= Records for the task =

+-------+

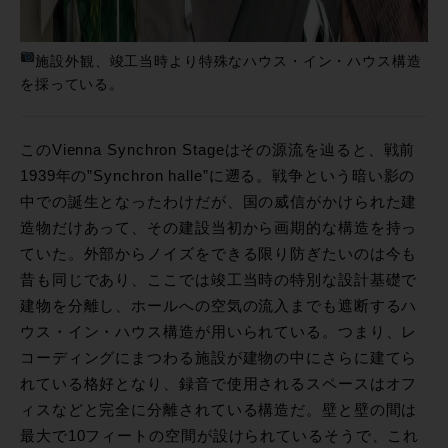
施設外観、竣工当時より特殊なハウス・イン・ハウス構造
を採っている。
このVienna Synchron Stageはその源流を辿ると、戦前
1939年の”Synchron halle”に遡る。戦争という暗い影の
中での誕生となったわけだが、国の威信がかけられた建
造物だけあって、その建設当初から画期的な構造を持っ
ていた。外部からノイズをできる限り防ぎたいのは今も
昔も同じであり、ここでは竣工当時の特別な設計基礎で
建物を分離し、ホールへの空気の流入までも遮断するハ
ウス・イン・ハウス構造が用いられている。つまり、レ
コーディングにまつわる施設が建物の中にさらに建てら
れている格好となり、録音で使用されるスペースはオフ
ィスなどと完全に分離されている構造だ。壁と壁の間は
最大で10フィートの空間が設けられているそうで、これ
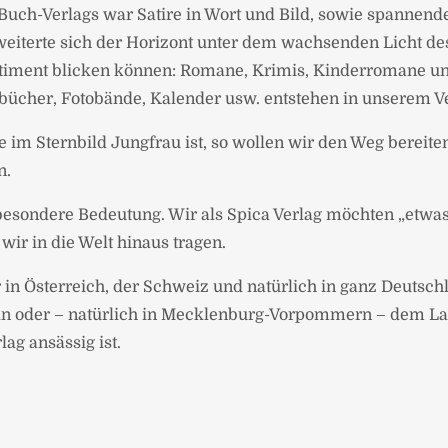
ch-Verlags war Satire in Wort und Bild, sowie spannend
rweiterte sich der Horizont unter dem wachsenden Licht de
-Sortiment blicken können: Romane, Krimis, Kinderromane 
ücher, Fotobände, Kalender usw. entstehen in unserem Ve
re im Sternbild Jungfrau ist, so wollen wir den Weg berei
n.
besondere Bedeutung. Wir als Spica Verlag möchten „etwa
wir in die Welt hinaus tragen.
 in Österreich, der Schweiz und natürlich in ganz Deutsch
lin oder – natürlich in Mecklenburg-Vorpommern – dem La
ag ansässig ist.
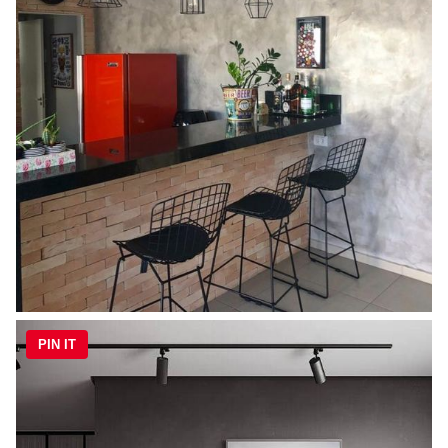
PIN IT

+-------+

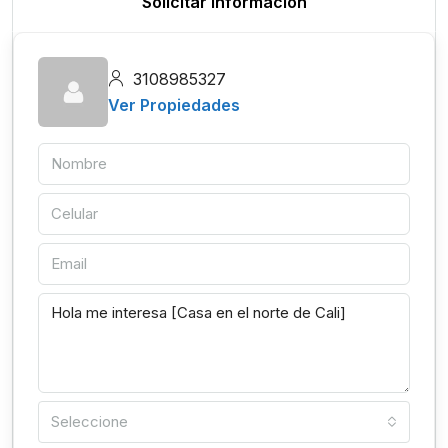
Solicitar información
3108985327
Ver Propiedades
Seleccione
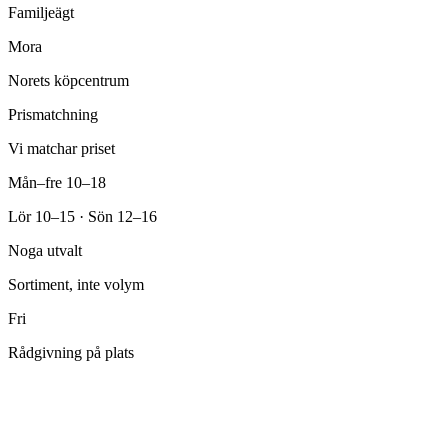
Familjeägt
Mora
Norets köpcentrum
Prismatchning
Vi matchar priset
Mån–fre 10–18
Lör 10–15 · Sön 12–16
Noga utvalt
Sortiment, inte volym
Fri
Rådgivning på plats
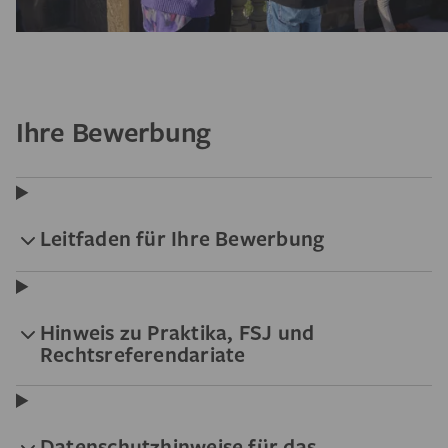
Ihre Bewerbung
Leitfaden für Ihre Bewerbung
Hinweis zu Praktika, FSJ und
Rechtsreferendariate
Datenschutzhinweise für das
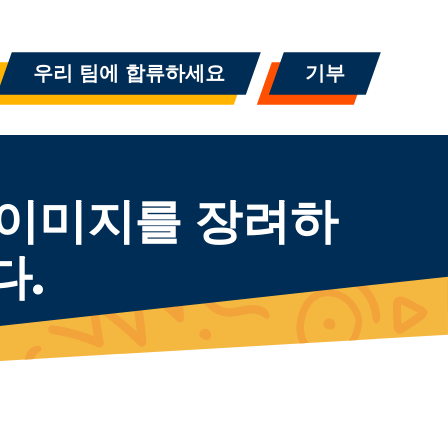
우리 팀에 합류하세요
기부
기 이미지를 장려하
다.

+-------+

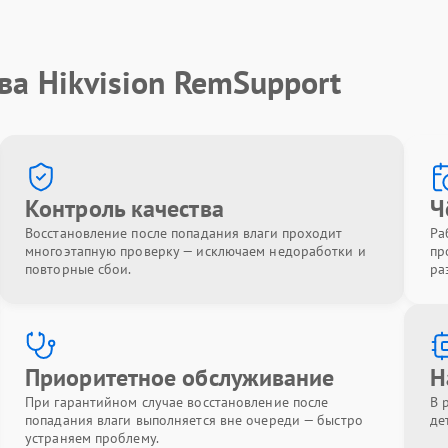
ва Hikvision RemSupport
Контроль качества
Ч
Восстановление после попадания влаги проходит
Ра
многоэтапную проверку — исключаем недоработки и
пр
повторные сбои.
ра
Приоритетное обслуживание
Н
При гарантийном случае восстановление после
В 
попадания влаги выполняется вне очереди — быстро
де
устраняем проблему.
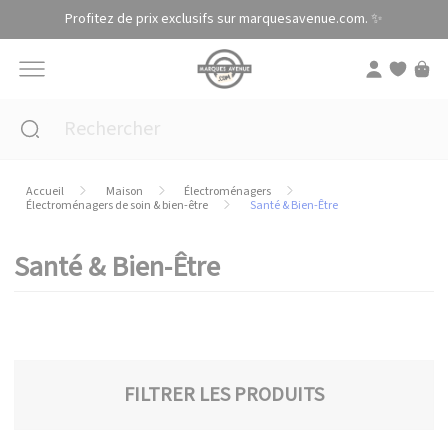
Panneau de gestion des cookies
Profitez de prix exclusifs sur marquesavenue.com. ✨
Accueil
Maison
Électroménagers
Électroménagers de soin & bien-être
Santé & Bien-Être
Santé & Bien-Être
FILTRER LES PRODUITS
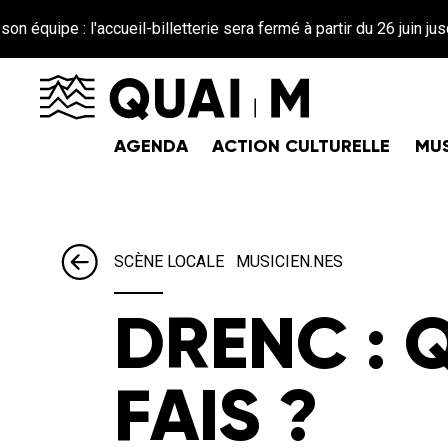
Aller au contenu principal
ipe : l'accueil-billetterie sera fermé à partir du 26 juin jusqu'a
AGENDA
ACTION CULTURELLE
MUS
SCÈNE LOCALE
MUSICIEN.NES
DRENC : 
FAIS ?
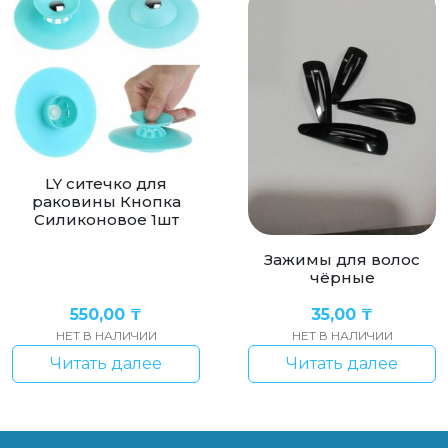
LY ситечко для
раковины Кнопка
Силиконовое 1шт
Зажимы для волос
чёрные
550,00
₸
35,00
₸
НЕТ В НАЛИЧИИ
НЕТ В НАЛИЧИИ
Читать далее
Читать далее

+-------+

= Job =
Give the number of lines that contain "Électroménagers" in the material above, with no other text.

= Solution to this problem =
2